O Papa pede a todos os católicos que rezem por um diálogo genuíno entre as comunidades do Médio Oriente e lembra que a unidade entre cristãos, judeus e muçulmanos “é baseada em laços espirituais e históricos".
Na edição de novembro de "O Vídeo do Papa", o Santo Padre assinala que existem muitas comunidades cristãs, judaicas e muçulmanas a “trabalhar pela paz, reconciliação e perdão”. Francisco espera que o “diálogo e unidade dentro de cada uma dessas comunidades aconteçam sem medo das diferenças”.
O Médio Oriente integra o Bahrein, Egito, Chipre, Irão, Iraque, Israel, Jordânia, Kuwait, Líbano, Omã, Catar, Arábia Saudita, Síria, Turquia, Emirados Árabes Unidos, Iémen e Palestina. A comunidade muçulmana deste território ronda os 93% da população, a comunidade cristã representa aproximadamente 5% e a judaica, que está concentrada principalmente em Israel, é de quase 2%.
Em julho de 2018, aquando da visita a Bari, o Papa Francisco mencionou a importância da reconciliação quando se dirigiu aos cristãos do Médio Oriente: “A paz não virá graças às tréguas sustentadas por muros e testes de força, mas pela vontade real de ouvir e dialogar”.

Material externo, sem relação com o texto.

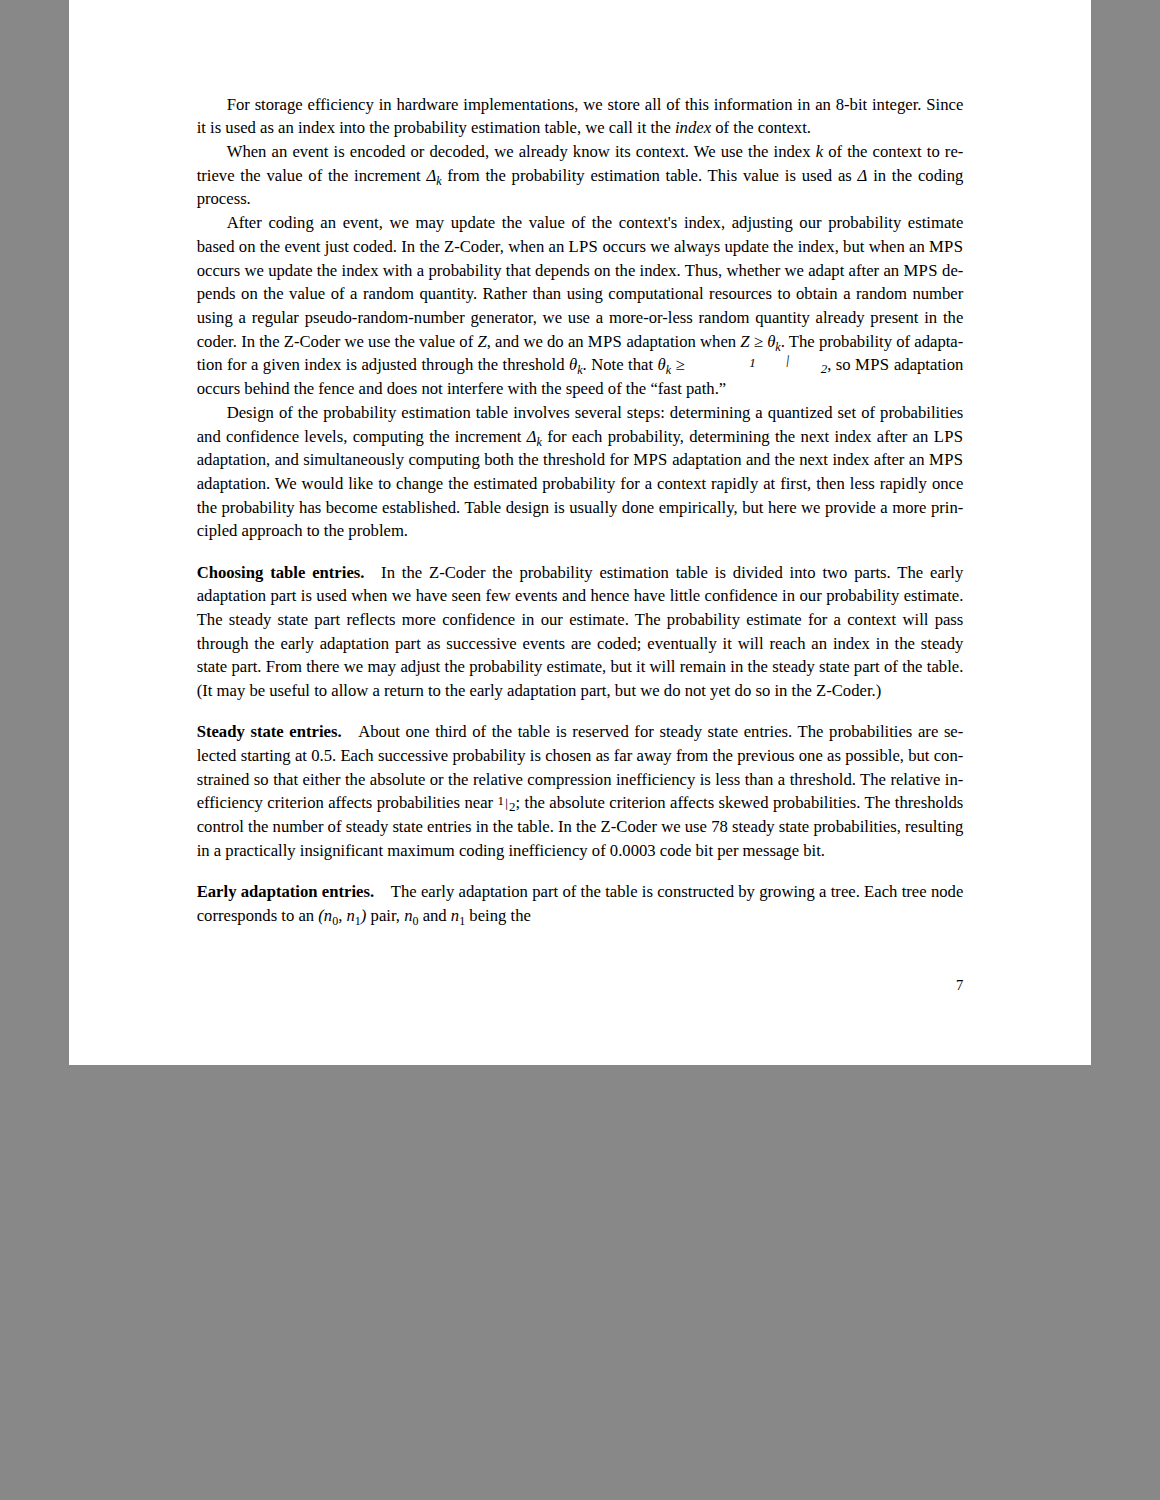For storage efficiency in hardware implementations, we store all of this information in an 8-bit integer. Since it is used as an index into the probability estimation table, we call it the index of the context.
When an event is encoded or decoded, we already know its context. We use the index k of the context to retrieve the value of the increment Δk from the probability estimation table. This value is used as Δ in the coding process.
After coding an event, we may update the value of the context's index, adjusting our probability estimate based on the event just coded. In the Z-Coder, when an LPS occurs we always update the index, but when an MPS occurs we update the index with a probability that depends on the index. Thus, whether we adapt after an MPS depends on the value of a random quantity. Rather than using computational resources to obtain a random number using a regular pseudo-random-number generator, we use a more-or-less random quantity already present in the coder. In the Z-Coder we use the value of Z, and we do an MPS adaptation when Z ≥ θk. The probability of adaptation for a given index is adjusted through the threshold θk. Note that θk ≥ 1/2, so MPS adaptation occurs behind the fence and does not interfere with the speed of the “fast path.”
Design of the probability estimation table involves several steps: determining a quantized set of probabilities and confidence levels, computing the increment Δk for each probability, determining the next index after an LPS adaptation, and simultaneously computing both the threshold for MPS adaptation and the next index after an MPS adaptation. We would like to change the estimated probability for a context rapidly at first, then less rapidly once the probability has become established. Table design is usually done empirically, but here we provide a more principled approach to the problem.
Choosing table entries. In the Z-Coder the probability estimation table is divided into two parts. The early adaptation part is used when we have seen few events and hence have little confidence in our probability estimate. The steady state part reflects more confidence in our estimate. The probability estimate for a context will pass through the early adaptation part as successive events are coded; eventually it will reach an index in the steady state part. From there we may adjust the probability estimate, but it will remain in the steady state part of the table. (It may be useful to allow a return to the early adaptation part, but we do not yet do so in the Z-Coder.)
Steady state entries. About one third of the table is reserved for steady state entries. The probabilities are selected starting at 0.5. Each successive probability is chosen as far away from the previous one as possible, but constrained so that either the absolute or the relative compression inefficiency is less than a threshold. The relative inefficiency criterion affects probabilities near 1/2; the absolute criterion affects skewed probabilities. The thresholds control the number of steady state entries in the table. In the Z-Coder we use 78 steady state probabilities, resulting in a practically insignificant maximum coding inefficiency of 0.0003 code bit per message bit.
Early adaptation entries. The early adaptation part of the table is constructed by growing a tree. Each tree node corresponds to an (n0, n1) pair, n0 and n1 being the
7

Reforçando a mensagem do Santo Padre, o Pe. Frédéric Fornos, sj, Diretor Internacional da Rede Mundial de Oração do Papa (que inclui o Movimento Eucarístico Juvenil), diz que “esta é a terra onde nasceram as três grandes religiões monoteístas: Judaísmo, Cristianismo e Islamismo. É a terra de Abraão, Isaac e Jacob, a terra dos profetas e onde Jesus Cristo nasceu de Maria. A Igreja nasceu lá. Desde a época de Jesus até hoje, os cristãos sempre estiveram presentes nessas terras”.
“Este mês, somos convidados a interessarmo-nos pela diversidade das tradições religiosas e culturais do Médio Oriente”, afirma o responsável, acrescentando que “demonstrar interesse pelos homens e mulheres desta terra ajuda-nos a rezar por eles”.
O sacerdote jesuíta lembra que é possível rezar com o “Documento sobre a fraternidade humana, pela paz mundial e pela vida comum”, assinado pelo Santo Padre e pelo Grande Imã de Al-Azhar, que declara assumir a cultura do diálogo como um caminho: “O diálogo entre os que creem significa encontrar-se no enorme espaço dos valores espirituais, humanos e sociais comuns e investir na difusão das mais altas virtudes morais, pedidas pelas religiões”.